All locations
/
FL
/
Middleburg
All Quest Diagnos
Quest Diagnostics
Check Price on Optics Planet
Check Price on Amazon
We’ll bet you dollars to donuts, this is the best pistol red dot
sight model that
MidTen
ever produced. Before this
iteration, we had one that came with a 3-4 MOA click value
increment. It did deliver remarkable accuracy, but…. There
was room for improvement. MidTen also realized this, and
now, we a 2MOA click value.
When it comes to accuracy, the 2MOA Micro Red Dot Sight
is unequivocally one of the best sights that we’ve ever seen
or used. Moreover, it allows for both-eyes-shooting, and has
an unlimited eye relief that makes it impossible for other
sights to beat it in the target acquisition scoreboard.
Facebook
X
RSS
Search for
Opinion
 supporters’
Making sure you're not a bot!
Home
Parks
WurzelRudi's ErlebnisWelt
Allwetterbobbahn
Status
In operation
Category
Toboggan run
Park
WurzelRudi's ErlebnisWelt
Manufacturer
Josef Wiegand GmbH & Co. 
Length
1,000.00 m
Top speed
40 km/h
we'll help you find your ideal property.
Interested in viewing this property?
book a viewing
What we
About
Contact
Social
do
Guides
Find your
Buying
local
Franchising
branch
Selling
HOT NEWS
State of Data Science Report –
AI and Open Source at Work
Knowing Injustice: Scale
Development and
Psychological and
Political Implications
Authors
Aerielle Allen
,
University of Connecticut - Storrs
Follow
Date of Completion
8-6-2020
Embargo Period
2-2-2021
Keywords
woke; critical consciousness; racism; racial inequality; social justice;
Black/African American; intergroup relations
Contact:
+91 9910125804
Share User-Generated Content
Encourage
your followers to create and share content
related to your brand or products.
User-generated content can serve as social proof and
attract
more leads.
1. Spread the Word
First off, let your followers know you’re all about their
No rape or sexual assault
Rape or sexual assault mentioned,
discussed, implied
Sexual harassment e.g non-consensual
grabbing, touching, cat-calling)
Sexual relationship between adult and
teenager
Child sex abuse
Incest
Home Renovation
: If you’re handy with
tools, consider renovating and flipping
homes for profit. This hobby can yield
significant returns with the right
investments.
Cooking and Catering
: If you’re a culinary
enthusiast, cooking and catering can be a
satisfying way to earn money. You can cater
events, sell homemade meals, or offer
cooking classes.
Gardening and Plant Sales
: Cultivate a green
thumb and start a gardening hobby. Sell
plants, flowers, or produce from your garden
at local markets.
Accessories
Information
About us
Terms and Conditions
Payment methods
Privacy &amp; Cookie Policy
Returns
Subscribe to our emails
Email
•••••
* INSTRUCTIONS FOR THE TASK *
Once you have read the material above, write all of it out again exactly.

* YOUR SOLUTION *
All locations
/
FL
/
Middleburg
All Quest Diagnos
Quest Diagnostics
Check Price on Optics Planet
Check Price on Amazon
We’ll bet you dollars to donuts, this is the best pistol red dot
sight model that
MidTen
ever produced. Before this
iteration, we had one that came with a 3-4 MOA click value
increment. It did deliver remarkable accuracy, but…. There
was room for improvement. MidTen also realized this, and
now, we a 2MOA click value.
When it comes to accuracy, the 2MOA Micro Red Dot Sight
is unequivocally one of the best sights that we’ve ever seen
or used. Moreover, it allows for both-eyes-shooting, and has
an unlimited eye relief that makes it impossible for other
sights to beat it in the target acquisition scoreboard.
Facebook
X
RSS
Search for
Opinion
 supporters’
Making sure you're not a bot!
Home
Parks
WurzelRudi's ErlebnisWelt
Allwetterbobbahn
Status
In operation
Category
Toboggan run
Park
WurzelRudi's ErlebnisWelt
Manufacturer
Josef Wiegand GmbH & Co. 
Length
1,000.00 m
Top speed
40 km/h
we'll help you find your ideal property.
Interested in viewing this property?
book a viewing
What we
About
Contact
Social
do
Guides
Find your
Buying
local
Franchising
branch
Selling
HOT NEWS
State of Data Science Report –
AI and Open Source at Work
Knowing Injustice: Scale
Development and
Psychological and
Political Implications
Authors
Aerielle Allen
,
University of Connecticut - Storrs
Follow
Date of Completion
8-6-2020
Embargo Period
2-2-2021
Keywords
woke; critical consciousness; racism; racial inequality; social justice;
Black/African American; intergroup relations
Contact:
+91 9910125804
Share User-Generated Content
Encourage
your followers to create and share content
related to your brand or products.
User-generated content can serve as social proof and
attract
more leads.
1. Spread the Word
First off, let your followers know you’re all about their
No rape or sexual assault
Rape or sexual assault mentioned,
discussed, implied
Sexual harassment e.g non-consensual
grabbing, touching, cat-calling)
Sexual relationship between adult and
teenager
Child sex abuse
Incest
Home Renovation
: If you’re handy with
tools, consider renovating and flipping
homes for profit. This hobby can yield
significant returns with the right
investments.
Cooking and Catering
: If you’re a culinary
enthusiast, cooking and catering can be a
satisfying way to earn money. You can cater
events, sell homemade meals, or offer
cooking classes.
Gardening and Plant Sales
: Cultivate a green
thumb and start a gardening hobby. Sell
plants, flowers, or produce from your garden
at local markets.
Accessories
Information
About us
Terms and Conditions
Payment methods
Privacy &amp; Cookie Policy
Returns
Subscribe to our emails
Email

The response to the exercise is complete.